According to a new study, insect declines are resulting in reduced yields of healthy foods like fruit, vegetables, and nuts which is causing an estimated 500,000 early deaths a year.

In 2019, the first Global Scientific Review of insect populations was released.

It disclosed, to the dismay of the entomological community, that the world’s insects were hurtling towards extinction and warned that without immediate action, we would find ourselves amid a ‘catastrophic collapse of nature’s ecosystems.’

Almost half a decade later, and the situation is only growing worse. Today, entomofauna is declining at an unprecedented rate of up to 2% a year, largely a result of deforestation, pesticide use, artificial light pollution, and climate change.

As is most likely obvious, the consequences of this decimation are far reaching.

An integral and irreplaceable facet of the biosphere – serving as the base of the ecological food pyramid – if insects disappear, it stands to reason that everything else will as well.

Unfortunately, this is already beginning to come into effect, as uncovered by a recent study published in the journal Environmental Health Perspectives.

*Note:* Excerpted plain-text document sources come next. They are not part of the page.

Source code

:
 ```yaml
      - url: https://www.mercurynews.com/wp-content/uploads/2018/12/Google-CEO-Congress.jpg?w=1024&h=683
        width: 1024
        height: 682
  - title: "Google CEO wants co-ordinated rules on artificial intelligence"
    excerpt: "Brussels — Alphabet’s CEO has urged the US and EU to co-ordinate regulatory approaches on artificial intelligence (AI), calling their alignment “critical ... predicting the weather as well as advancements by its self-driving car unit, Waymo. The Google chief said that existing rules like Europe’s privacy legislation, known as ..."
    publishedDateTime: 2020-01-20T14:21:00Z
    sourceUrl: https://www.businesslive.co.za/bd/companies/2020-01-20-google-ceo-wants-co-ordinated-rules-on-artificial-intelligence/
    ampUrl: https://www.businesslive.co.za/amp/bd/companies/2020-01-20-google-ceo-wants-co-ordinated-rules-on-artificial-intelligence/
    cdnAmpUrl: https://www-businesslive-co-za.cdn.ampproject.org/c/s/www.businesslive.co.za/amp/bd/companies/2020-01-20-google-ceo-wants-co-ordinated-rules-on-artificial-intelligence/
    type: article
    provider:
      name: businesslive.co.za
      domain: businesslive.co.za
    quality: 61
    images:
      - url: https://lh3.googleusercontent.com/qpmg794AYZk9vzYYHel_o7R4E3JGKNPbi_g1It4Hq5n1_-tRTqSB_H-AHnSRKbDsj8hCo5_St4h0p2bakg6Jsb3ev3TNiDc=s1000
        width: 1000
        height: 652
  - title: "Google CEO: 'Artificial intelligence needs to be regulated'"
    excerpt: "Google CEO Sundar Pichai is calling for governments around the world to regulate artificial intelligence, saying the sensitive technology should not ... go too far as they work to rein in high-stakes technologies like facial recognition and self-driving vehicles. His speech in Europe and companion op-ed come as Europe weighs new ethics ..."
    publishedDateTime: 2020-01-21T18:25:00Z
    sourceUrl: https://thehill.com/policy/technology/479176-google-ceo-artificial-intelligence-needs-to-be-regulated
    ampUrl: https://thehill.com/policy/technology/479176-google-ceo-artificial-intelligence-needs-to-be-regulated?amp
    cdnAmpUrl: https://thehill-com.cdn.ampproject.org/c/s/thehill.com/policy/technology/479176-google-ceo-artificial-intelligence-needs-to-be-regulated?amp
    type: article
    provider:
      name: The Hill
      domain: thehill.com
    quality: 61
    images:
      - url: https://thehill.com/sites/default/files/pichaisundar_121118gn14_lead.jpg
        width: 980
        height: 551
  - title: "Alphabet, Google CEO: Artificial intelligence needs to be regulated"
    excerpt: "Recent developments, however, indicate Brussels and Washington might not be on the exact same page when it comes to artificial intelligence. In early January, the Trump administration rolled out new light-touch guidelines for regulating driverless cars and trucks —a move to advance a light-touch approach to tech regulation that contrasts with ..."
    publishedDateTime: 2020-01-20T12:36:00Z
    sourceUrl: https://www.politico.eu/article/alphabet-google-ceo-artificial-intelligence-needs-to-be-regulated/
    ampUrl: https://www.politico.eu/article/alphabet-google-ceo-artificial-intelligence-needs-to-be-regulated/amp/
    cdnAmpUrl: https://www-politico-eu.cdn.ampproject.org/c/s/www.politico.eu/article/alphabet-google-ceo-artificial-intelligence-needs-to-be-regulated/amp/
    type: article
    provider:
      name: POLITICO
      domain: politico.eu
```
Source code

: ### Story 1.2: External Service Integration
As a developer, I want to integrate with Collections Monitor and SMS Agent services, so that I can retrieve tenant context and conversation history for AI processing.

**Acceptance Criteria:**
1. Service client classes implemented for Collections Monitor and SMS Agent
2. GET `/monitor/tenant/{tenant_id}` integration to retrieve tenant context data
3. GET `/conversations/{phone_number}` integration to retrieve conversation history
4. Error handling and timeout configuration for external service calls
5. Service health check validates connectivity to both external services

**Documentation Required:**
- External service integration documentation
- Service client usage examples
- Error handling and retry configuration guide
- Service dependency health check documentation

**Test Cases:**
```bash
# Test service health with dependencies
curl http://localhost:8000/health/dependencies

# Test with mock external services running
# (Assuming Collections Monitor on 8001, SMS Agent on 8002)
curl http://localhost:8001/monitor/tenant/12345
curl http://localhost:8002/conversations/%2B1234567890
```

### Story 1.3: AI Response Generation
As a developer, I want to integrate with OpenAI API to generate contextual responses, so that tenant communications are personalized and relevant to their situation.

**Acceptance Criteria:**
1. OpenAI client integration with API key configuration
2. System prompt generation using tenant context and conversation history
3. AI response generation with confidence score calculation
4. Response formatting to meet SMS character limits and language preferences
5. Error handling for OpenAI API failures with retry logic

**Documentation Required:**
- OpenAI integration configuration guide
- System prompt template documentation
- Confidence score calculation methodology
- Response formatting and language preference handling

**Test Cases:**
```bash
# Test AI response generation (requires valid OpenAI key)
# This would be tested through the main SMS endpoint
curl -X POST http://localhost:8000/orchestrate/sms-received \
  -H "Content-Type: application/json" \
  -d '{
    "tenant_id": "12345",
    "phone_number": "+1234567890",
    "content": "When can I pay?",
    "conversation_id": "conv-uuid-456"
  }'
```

According to researchers, the rapidly intensifying issue of insect decline is behind an estimated 500,000 early deaths annually.

This is because suboptimal pollination is amounting in reduced yields (some 3-5%) of healthy foods like fruit, vegetables, and nuts.

As they explain, this puts communities at a higher risk of suffering from strokes, diabetes, cardiovascular disease, and even some types of cancer.

The lower consumption of these foods means about 1% of all deaths can now be attributed to pollinator loss, making this the first time scientists have quantified the human health toll of insufficient wild pollinators.

‘A critical missing piece in the biodiversity discussion has been a lack of direct linkages to human health,’ writes Dr Samuel Myers, senior author of the study.

‘This research establishes that loss of pollinators is already impacting health on a scale with other global health risk factors, such as prostate cancer or substance use disorders.’

To gather this data, Myers and his team assessed dozens of pollinator-dependent crops using data from the global farm study.

It found that deficient pollination was responsible for about a quarter of the difference between high and low yields.

‘We estimated that the world is currently losing 4.7% of total production of fruit, 3.2% of vegetables, and 4.7% nuts,’ he continues.

‘This pollinator study is important as an indication that there’s risk in completely transforming our natural life support systems.’

It also found the biggest impact to be in middle-income countries including China, India, Russia, and Indonesia, where the aforementioned illnesses are already prevalent due to poor diets, smoking, and low levels of exercise.

Furthermore, it suggests that not only will this affect health services and economies but will probably widen inequality given that reduced supply of pollinated foods will raise prices and narrow access planet-wide.

‘The most concerning aspect of this study is that, since insect populations are continuing to decline, this lost crop yield is going to get worse into the future, while the human population is going to continue growing to at least 10 billion,’ Professor David Goulson, at the University of Sussex, who was not part of the study team, told the Guardian.

‘The problems described here are likely to get much worse as the 21st century progresses.’